The collection of infographics, Danny Lewis argues at The Smithsonian, “is just as revolutionary now as it was when it was first created,” for an exhibit Du Bois organized with a lawyer named Thomas J. Calloway and his occasional rival Booker T. Washington. “This was less than half a century after the end of American slavery,” writes Allison Meier at Hyperallergic, “and at a time when human zoos displaying people from colonized countries in replicas of their homes were still common.” In the U.S., the grotesque stereotypes of blackface minstrels provided the primary depiction of African-American life.
“Du Bois’ students,” writes data blog Seeing Complexity, “made a radical decision when they visualized the economic plight of a group explicitly excluded from statistical analysis and thus hidden from international attention.” The level of detail—for Du Bois’ time and ours—is overwhelming, reminding us that “the simple act of disseminating information can, in itself, be a radically and potentially transformative act.” In one of Du Bois’ graphic studies, “The Georgia Negro,” he quotes his key line from The Souls of Black Folk, “The problem of the 20th century is the problem of the color-line.” Far too much current data demonstrates that the statement still holds true in the 21st century, as gross disparities in wealth and in the criminal justice system grimly persist, or worsen, along racial lines.
Data may not be as transformative as Du Bois had hoped, but it forces us to confront the reality of the situation—and either rationalize the status quo or seek to change it.
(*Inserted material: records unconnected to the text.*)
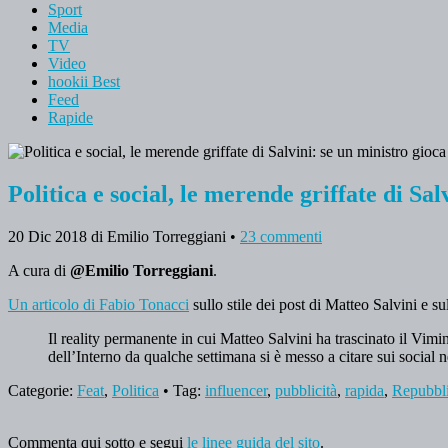
Sport
Media
TV
Video
hookii Best
Feed
Rapide
Politica e social, le merende griffate di Sal
20 Dic 2018
di Emilio Torreggiani
•
23 commenti
A cura di
@Emilio Torreggiani
.
Un articolo di Fabio Tonacci
sullo stile dei post di Matteo Salvini e sul
Il reality permanente in cui Matteo Salvini ha trascinato il Vimi
dell’Interno da qualche settimana si è messo a citare sui social 
Categorie:
Feat
,
Politica
• Tag:
influencer
,
pubblicità
,
rapida
,
Repubbl
Commenta qui sotto e segui
le linee guida del sito
.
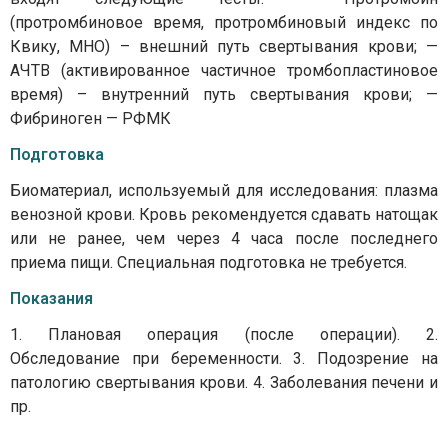
(протромбиновое время, протромбиновый индекс по
Квику, МНО) – внешний путь свертывания крови; —
АЧТВ (активированное частичное тромбопластиновое
время) – внутренний путь свертывания крови; —
Фибриноген — РФМК
Подготовка
Биоматериал, используемый для исследования: плазма
венозной крови. Кровь рекомендуется сдавать натощак
или не ранее, чем через 4 часа после последнего
приема пищи. Специальная подготовка не требуется.
Показания
1. Плановая операция (после операции). 2.
Обследование при беременности. 3. Подозрение на
патологию свертывания крови. 4. Заболевания печени и
пр.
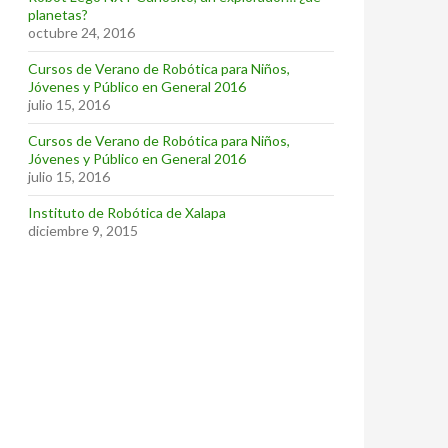
planetas?
octubre 24, 2016
Cursos de Verano de Robótica para Niños,
Jóvenes y Público en General 2016
julio 15, 2016
Cursos de Verano de Robótica para Niños,
Jóvenes y Público en General 2016
julio 15, 2016
Instituto de Robótica de Xalapa
diciembre 9, 2015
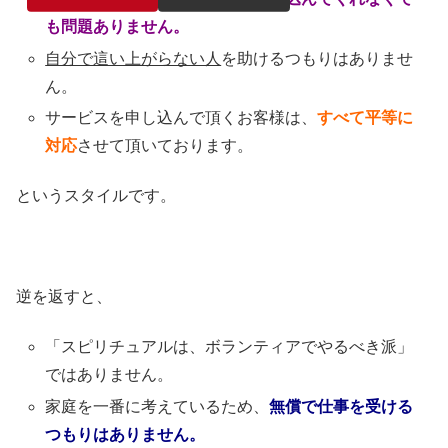
も問題ありません。
自分で這い上がらない人
を助けるつもりはありませ
ん。
サービスを申し込んで頂くお客様は、
すべて平等に
対応
させて頂いております。
というスタイルです。
逆を返すと、
「スピリチュアルは、ボランティアでやるべき派」
ではありません。
家庭を一番に考えているため、
無償で仕事を受ける
つもりはありません。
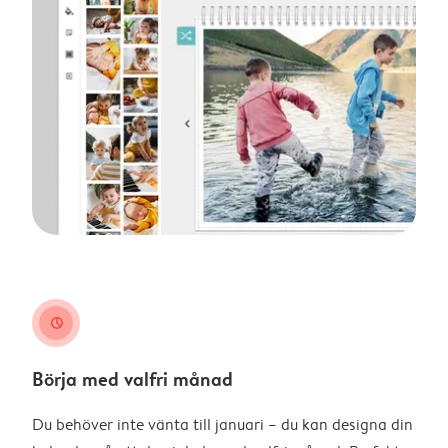
clock
Börja med valfri månad
Du behöver inte vänta till januari – du kan designa din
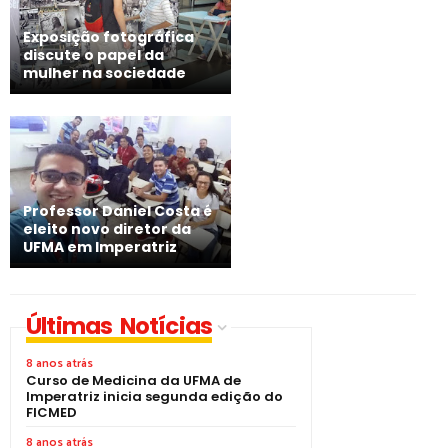
Exposição fotográfica
discute o papel da
mulher na sociedade
Professor Daniel Costa é
eleito novo diretor da
UFMA em Imperatriz
Últimas Notícias
8 anos atrás
Curso de Medicina da UFMA de
Imperatriz inicia segunda edição do
FICMED
8 anos atrás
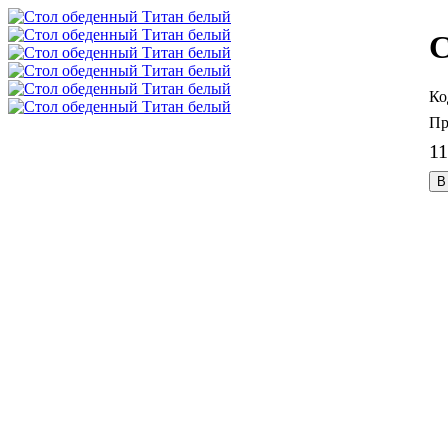
С
11
В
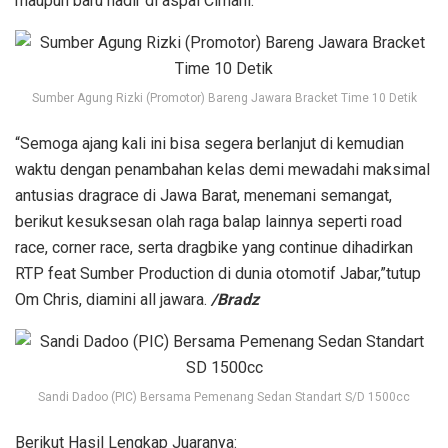
maupun baru hadir di aspal Cimahi.
Sumber Agung Rizki (Promotor) Bareng Jawara Bracket Time 10 Detik
“Semoga ajang kali ini bisa segera berlanjut di kemudian
waktu dengan penambahan kelas demi mewadahi maksimal
antusias dragrace di Jawa Barat, menemani semangat,
berikut kesuksesan olah raga balap lainnya seperti road
race, corner race, serta dragbike yang continue dihadirkan
RTP feat Sumber Production di dunia otomotif Jabar,”tutup
Om Chris, diamini all jawara.
/Bradz
Sandi Dadoo (PIC) Bersama Pemenang Sedan Standart S/D 1500cc
Berikut Hasil Lengkap Juaranya:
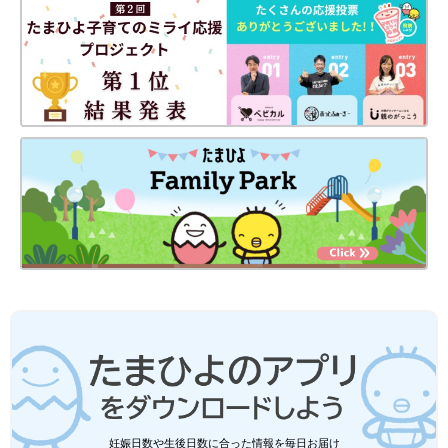
妊娠日数や生後日数に合った情報を毎日お届け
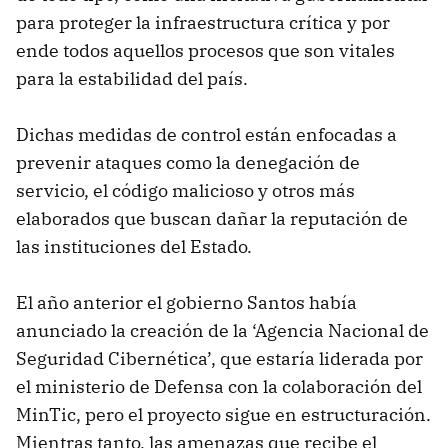
para proteger la infraestructura crítica y por
ende todos aquellos procesos que son vitales
para la estabilidad del país.
Dichas medidas de control están enfocadas a
prevenir ataques como la denegación de
servicio, el código malicioso y otros más
elaborados que buscan dañar la reputación de
las instituciones del Estado.
El año anterior el gobierno Santos había
anunciado la creación de la ‘Agencia Nacional de
Seguridad Cibernética’, que estaría liderada por
el ministerio de Defensa con la colaboración del
MinTic, pero el proyecto sigue en estructuración.
Mientras tanto, las amenazas que recibe el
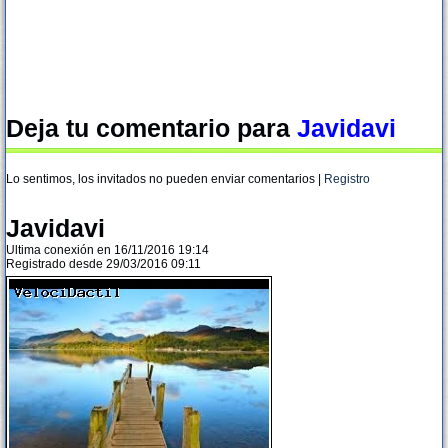
Deja tu comentario para
Javidavi
Lo sentimos, los invitados no pueden enviar comentarios |
Registro
Javidavi
Ultima conexión en 16/11/2016 19:14
Registrado desde 29/03/2016 09:11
One of three parts of the exhibit, The Georgia Negro study was Du Bois’ “most important contribution to the project,” writes Professor Eugene Provenzo in his book on the subject. The charts are truly impressive for their distillation of “an enormous amount of statistical data,” drawn from “sources such as the United States Census, the Atlanta University Reports, and various governmental reports that had been compiled by Du Bois for groups such as the United States Bureau of Labor.” (Much of the data would have gone uncollected were it not for Du Bois’ tireless efforts.)
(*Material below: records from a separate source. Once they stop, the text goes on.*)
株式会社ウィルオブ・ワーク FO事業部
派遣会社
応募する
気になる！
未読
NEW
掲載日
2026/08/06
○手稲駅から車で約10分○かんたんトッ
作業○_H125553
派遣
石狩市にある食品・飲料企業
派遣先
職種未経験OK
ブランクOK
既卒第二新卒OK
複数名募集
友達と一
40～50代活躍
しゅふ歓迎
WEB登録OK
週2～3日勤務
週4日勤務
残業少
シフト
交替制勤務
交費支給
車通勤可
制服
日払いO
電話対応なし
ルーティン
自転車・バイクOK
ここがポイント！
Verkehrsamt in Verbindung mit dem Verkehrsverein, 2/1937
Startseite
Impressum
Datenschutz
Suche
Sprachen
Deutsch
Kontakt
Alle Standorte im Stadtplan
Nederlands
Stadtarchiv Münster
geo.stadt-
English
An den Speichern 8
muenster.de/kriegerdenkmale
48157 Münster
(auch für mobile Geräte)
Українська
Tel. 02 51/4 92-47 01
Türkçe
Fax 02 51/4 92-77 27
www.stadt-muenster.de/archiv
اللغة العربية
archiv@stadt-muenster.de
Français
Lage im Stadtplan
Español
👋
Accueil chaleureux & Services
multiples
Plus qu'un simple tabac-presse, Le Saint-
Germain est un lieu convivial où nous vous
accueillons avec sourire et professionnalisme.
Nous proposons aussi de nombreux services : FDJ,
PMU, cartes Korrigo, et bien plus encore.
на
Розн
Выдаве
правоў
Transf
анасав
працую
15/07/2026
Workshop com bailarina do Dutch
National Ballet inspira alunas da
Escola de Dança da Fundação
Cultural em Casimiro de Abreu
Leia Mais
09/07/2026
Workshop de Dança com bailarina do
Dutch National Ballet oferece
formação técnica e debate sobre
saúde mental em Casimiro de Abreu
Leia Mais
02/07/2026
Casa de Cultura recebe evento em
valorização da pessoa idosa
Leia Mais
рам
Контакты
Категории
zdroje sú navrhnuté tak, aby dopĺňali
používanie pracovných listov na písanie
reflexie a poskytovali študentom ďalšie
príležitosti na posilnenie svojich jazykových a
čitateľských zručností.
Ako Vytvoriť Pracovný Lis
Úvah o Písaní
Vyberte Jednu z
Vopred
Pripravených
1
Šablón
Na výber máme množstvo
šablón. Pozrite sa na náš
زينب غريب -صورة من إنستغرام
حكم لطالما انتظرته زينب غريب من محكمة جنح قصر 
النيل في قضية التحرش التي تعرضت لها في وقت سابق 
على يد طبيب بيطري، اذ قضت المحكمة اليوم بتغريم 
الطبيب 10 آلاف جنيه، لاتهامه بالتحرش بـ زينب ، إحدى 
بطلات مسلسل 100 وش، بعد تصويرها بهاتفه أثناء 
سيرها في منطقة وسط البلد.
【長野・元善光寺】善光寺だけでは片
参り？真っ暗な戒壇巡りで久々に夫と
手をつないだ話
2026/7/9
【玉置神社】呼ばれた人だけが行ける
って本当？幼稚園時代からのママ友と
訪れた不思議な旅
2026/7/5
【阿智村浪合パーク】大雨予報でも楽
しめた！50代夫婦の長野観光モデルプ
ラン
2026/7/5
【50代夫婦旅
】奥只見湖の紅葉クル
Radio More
The charts are also, Provenzo notes, “remarkable in terms of their design,” as you can see for yourself. Du Bois and his students committed to “examining everything,” Meier writes, quoting Slate’s Rebecca Onion, “from the value of household and kitchen furniture to the ‘rise of the negroes from slavery to freedom in one generation.’” And they did so in a way that still looks “strikingly vibrant and modern, almost anticipating the crossing lines of Piet Mondrian or the intersecting shapes of Wassily Kandinsky.” However much their creators had explicitly modernist intentions, these designs also draw from historical techniques in data visualization—from 17th century scientific texts to Florence Nightingale’s revolutionary 19th century epidemiological maps.
You can view and download scans of all the hand-drawn Du Bois’ Pan-African Conference charts and graphs at the Library of Congress. There, you’ll also find other features of the Du Bois/Calloway/Washington Exhibit, including photographs of several African-American men who had “received appointment as clerks in civil service departments… through competitive examinations” and a “hand-lettered description of Hampton Normal and Agricultural Institute” in Virginia. Du Bois’ description of his project says as much about his sense of Black Nationalism as it does about pride in the progress made a generation after slavery: “an honest straightforward exhibit of a small nation of people, picturing their life and development without apology or gloss, and above all made by themselves.”